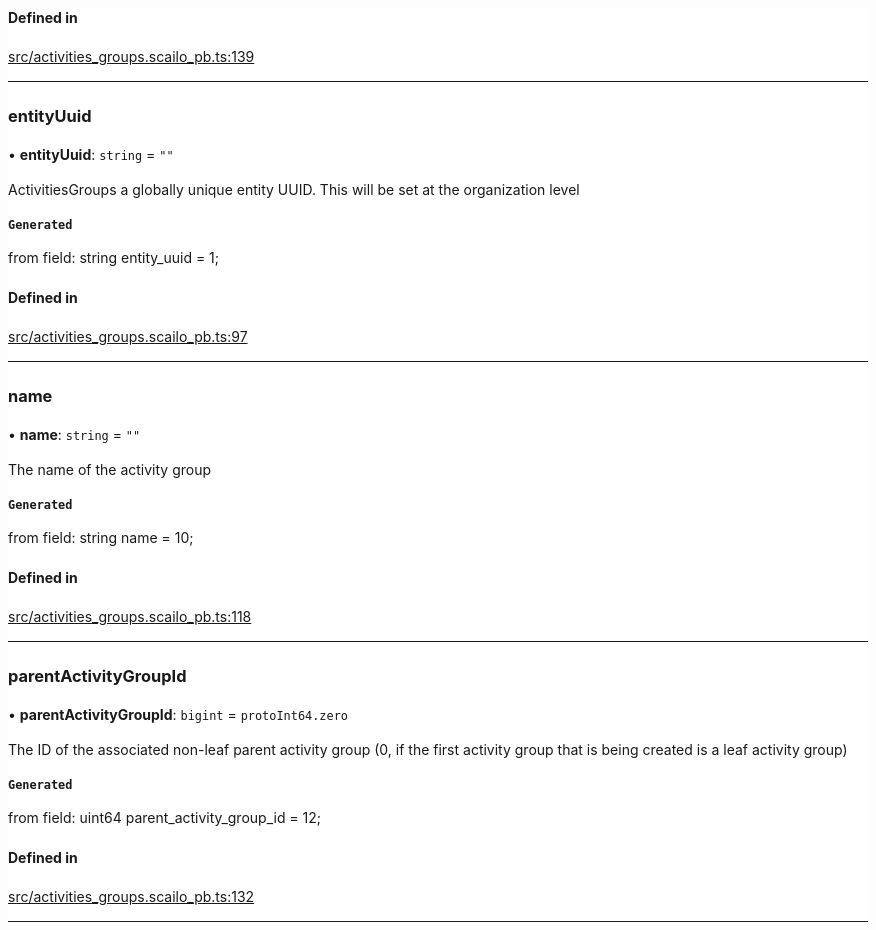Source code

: #### Defined in

[src/activities_groups.scailo_pb.ts:139](https://github.com/scailo/ts-sdk/blob/c10a36b57201dfa5903d4b53efa1e62aa6208936/src/activities_groups.scailo_pb.ts#L139)

___

### entityUuid

• **entityUuid**: `string` = `""`

ActivitiesGroups a globally unique entity UUID. This will be set at the organization level

**`Generated`**

from field: string entity_uuid = 1;

#### Defined in

[src/activities_groups.scailo_pb.ts:97](https://github.com/scailo/ts-sdk/blob/c10a36b57201dfa5903d4b53efa1e62aa6208936/src/activities_groups.scailo_pb.ts#L97)

___

### name

• **name**: `string` = `""`

The name of the activity group

**`Generated`**

from field: string name = 10;

#### Defined in

[src/activities_groups.scailo_pb.ts:118](https://github.com/scailo/ts-sdk/blob/c10a36b57201dfa5903d4b53efa1e62aa6208936/src/activities_groups.scailo_pb.ts#L118)

___

### parentActivityGroupId

• **parentActivityGroupId**: `bigint` = `protoInt64.zero`

The ID of the associated non-leaf parent activity group (0, if the first activity group that is being created is a leaf activity group)

**`Generated`**

from field: uint64 parent_activity_group_id = 12;

#### Defined in

[src/activities_groups.scailo_pb.ts:132](https://github.com/scailo/ts-sdk/blob/c10a36b57201dfa5903d4b53efa1e62aa6208936/src/activities_groups.scailo_pb.ts#L132)

___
══════════
* **Your goal**
Please reproduce the lines above verbatim, omitting the pictures.

* **Exercise solution**
Source code

: #### Defined in

[src/activities_groups.scailo_pb.ts:139](https://github.com/scailo/ts-sdk/blob/c10a36b57201dfa5903d4b53efa1e62aa6208936/src/activities_groups.scailo_pb.ts#L139)

___

### entityUuid

• **entityUuid**: `string` = `""`

ActivitiesGroups a globally unique entity UUID. This will be set at the organization level

**`Generated`**

from field: string entity_uuid = 1;

#### Defined in

[src/activities_groups.scailo_pb.ts:97](https://github.com/scailo/ts-sdk/blob/c10a36b57201dfa5903d4b53efa1e62aa6208936/src/activities_groups.scailo_pb.ts#L97)

___

### name

• **name**: `string` = `""`

The name of the activity group

**`Generated`**

from field: string name = 10;

#### Defined in

[src/activities_groups.scailo_pb.ts:118](https://github.com/scailo/ts-sdk/blob/c10a36b57201dfa5903d4b53efa1e62aa6208936/src/activities_groups.scailo_pb.ts#L118)

___

### parentActivityGroupId

• **parentActivityGroupId**: `bigint` = `protoInt64.zero`

The ID of the associated non-leaf parent activity group (0, if the first activity group that is being created is a leaf activity group)

**`Generated`**

from field: uint64 parent_activity_group_id = 12;

#### Defined in

[src/activities_groups.scailo_pb.ts:132](https://github.com/scailo/ts-sdk/blob/c10a36b57201dfa5903d4b53efa1e62aa6208936/src/activities_groups.scailo_pb.ts#L132)

___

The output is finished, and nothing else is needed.